Virtual Shipwreck Reconstruction

3D data of ship timbers
When repairing a bridge over the Nanticoke River, the Maryland Department of Transportation’s State Highway Administration (SHA) discovered what appeared to be a remarkably intact 18th century shipwreck in the water.

From the Maryland Department of Transportation: “The inadvertent discovery of this shipwreck is an amazing opportunity to study early maritime history. It reminds us how Marylanders used to move goods and people across the region. It’s not every day we get to touch a shipwreck built more than 200 years ago,” said Dr. Julie Schablitsky, SHA Chief Archaeologist.  

But how best to document such fragile, and historically important materials? 3D scanning of the timbers will allow archaeologists from the SHA to digitally reconstruct this important discovery.

Direct Dimensions' scanner documenting large timber
 You can learn more about 3D documentation of cultural heritage sites here


Friday, August 21, 2015

3D Animation of Pterosaur Entertains and Educates at Toledo Zoo

In 2009 Julia Molnar, a graduate student at Johns Hopkins University brought us a set of bone castings from a well preserved pterosaur skeleton. For her masters thesis project, Ms. Molnar was studying the way in which pterosaurs would have taken flight. Very little is known about their launch sequence, and how such an enormous creature could vault into the sky without dragging its giant wings along the ground.

To discern how this might be possible, Ms. Molnar needed the following: to digitize the cast pieces, assemble correctly into a complete skeleton, and help formulate the 3D motion sequence for the ancient creature within the computer.The final result was a 3D animation showing the proposed sequence.
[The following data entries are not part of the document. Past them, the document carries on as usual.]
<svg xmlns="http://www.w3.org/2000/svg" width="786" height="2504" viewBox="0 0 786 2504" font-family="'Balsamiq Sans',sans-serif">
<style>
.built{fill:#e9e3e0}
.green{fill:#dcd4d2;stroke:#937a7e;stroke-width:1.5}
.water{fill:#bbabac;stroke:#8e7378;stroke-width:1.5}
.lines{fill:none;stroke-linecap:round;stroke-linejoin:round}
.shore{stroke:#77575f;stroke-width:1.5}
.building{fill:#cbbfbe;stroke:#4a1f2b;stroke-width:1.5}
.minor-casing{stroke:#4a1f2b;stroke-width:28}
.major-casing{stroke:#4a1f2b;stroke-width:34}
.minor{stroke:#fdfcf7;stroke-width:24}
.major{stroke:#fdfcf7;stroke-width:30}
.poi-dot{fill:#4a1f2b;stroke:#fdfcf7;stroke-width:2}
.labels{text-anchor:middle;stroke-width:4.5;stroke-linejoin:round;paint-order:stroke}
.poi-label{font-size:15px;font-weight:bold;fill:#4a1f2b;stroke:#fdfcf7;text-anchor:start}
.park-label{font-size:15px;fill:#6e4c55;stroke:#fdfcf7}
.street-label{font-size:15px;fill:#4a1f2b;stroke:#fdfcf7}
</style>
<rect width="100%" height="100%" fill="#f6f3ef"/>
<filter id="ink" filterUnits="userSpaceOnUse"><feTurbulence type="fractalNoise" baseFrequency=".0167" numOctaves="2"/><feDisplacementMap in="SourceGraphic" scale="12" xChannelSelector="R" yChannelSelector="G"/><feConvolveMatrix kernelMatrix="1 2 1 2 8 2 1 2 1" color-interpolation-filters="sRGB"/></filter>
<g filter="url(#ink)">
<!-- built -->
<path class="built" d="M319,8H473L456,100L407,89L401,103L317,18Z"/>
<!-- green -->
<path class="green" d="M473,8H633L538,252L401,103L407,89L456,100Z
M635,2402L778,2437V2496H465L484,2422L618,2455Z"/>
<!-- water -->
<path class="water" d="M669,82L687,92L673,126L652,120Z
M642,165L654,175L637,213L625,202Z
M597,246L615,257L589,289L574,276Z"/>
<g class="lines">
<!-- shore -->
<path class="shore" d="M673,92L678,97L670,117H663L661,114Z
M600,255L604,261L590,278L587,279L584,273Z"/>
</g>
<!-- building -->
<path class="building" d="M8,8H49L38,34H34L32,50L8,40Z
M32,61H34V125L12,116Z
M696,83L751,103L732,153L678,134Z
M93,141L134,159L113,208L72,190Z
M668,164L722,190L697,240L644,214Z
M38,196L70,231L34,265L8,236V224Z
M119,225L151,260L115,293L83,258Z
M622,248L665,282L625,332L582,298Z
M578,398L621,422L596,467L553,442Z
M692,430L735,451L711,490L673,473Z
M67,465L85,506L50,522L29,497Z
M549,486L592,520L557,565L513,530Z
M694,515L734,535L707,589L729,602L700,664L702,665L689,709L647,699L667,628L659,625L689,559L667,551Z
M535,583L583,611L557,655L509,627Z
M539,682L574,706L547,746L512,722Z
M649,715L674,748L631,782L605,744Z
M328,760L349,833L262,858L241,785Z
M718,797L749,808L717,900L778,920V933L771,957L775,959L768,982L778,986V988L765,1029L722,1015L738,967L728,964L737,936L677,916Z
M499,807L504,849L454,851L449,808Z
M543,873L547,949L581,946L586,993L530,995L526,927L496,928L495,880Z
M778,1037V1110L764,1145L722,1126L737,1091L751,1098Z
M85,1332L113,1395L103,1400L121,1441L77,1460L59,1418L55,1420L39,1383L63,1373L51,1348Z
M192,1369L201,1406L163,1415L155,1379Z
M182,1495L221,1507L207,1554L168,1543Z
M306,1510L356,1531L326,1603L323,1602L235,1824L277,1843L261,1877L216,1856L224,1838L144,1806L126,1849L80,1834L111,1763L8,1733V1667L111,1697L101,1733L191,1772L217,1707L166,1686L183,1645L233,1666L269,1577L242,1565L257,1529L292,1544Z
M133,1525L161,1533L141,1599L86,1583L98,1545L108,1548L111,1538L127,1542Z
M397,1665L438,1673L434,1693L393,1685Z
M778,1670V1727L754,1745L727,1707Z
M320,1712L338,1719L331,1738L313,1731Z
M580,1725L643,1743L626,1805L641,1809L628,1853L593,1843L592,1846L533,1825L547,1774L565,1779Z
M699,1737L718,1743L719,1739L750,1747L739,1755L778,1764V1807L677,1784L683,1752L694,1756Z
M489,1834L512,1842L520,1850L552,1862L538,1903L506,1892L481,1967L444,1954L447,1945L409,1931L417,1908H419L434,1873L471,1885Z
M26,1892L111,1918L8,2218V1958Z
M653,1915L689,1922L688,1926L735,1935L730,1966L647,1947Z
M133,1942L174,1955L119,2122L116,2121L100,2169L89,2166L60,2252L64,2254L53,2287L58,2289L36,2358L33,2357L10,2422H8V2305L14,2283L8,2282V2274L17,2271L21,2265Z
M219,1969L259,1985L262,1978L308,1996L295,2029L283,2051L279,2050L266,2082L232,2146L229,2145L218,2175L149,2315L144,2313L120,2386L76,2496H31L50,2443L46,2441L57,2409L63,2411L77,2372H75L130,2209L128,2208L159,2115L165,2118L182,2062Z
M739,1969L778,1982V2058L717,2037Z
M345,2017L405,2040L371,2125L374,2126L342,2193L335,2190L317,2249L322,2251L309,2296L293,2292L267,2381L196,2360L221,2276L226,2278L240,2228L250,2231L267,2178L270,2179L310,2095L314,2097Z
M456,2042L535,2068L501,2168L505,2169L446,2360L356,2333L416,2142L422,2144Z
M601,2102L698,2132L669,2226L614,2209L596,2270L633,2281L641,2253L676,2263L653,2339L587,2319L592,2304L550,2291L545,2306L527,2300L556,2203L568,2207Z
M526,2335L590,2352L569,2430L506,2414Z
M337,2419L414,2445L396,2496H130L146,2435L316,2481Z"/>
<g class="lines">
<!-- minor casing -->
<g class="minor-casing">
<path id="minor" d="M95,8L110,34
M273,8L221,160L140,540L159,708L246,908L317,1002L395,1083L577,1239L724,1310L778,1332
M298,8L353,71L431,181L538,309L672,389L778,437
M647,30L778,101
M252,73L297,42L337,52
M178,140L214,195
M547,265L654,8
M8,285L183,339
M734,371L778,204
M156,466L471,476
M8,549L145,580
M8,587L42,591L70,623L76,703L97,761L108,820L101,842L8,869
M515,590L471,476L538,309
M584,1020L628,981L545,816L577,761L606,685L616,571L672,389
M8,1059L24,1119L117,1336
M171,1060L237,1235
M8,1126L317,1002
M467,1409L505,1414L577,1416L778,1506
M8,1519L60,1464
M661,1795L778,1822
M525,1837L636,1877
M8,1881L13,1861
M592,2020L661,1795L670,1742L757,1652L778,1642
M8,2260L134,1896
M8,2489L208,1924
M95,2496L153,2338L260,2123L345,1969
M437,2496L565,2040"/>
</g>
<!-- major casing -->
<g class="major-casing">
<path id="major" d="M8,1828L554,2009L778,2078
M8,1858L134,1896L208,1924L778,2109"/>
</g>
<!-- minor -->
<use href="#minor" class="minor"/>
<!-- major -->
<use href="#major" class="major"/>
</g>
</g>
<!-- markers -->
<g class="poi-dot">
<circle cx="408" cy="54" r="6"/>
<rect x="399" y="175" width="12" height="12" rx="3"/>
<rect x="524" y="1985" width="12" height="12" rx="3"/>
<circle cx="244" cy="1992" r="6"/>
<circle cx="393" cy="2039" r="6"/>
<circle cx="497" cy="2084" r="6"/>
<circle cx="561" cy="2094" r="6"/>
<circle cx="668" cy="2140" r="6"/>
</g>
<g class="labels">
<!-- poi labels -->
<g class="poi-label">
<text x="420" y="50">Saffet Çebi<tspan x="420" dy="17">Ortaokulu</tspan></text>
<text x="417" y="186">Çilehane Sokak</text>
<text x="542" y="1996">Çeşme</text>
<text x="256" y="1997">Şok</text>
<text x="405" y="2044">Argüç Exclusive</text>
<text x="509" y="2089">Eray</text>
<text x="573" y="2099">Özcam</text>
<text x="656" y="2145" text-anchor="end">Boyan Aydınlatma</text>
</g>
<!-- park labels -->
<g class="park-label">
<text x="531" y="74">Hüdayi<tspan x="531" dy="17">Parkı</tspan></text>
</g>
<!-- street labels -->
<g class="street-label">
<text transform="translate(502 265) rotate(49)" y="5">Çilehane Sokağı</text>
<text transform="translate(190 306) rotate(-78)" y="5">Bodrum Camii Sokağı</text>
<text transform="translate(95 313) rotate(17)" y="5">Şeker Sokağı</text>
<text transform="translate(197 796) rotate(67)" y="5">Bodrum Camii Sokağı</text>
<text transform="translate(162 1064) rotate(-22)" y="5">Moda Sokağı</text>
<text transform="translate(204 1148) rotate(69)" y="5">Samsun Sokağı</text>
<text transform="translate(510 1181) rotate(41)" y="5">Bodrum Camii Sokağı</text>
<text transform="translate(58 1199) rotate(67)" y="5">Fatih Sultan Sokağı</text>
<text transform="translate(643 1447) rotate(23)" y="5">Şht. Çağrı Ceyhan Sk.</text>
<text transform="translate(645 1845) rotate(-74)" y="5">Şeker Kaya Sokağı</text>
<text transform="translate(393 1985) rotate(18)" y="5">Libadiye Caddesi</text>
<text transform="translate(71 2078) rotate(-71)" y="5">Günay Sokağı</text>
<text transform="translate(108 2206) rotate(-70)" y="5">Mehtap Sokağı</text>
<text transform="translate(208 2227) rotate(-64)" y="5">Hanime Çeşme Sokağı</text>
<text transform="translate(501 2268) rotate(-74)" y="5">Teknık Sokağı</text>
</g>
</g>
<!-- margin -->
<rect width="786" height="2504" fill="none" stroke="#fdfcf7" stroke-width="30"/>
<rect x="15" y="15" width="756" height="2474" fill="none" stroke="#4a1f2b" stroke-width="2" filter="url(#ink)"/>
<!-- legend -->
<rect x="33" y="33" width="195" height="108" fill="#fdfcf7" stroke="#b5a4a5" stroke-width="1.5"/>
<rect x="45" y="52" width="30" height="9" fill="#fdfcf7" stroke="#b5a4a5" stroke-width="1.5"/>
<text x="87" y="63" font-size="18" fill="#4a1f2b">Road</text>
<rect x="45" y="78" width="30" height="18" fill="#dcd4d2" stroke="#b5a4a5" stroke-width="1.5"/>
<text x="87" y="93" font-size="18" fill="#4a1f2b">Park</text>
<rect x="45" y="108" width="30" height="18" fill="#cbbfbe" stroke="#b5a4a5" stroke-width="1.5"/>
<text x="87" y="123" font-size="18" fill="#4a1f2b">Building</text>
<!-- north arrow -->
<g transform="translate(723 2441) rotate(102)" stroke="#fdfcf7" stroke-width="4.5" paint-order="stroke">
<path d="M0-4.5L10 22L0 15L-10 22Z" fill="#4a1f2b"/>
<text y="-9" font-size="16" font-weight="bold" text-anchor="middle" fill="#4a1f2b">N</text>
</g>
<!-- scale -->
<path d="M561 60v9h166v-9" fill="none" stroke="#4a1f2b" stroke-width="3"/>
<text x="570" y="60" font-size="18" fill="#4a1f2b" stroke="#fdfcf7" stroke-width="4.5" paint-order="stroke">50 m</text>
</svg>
We often say that you should scan everything because you never know when you'll need the 3D data and the pterosaur skeleton animation is a perfect example of that.

Several years after we completed the project the Toledo Zoo added a pterosaur section to their reptile exhibit and they were looking for some way to show how the giant creatures would have flown. The launch sequence video was a perfect fit for their exhibit and the video is now being shown to the nearly million visitors that the zoo has each year.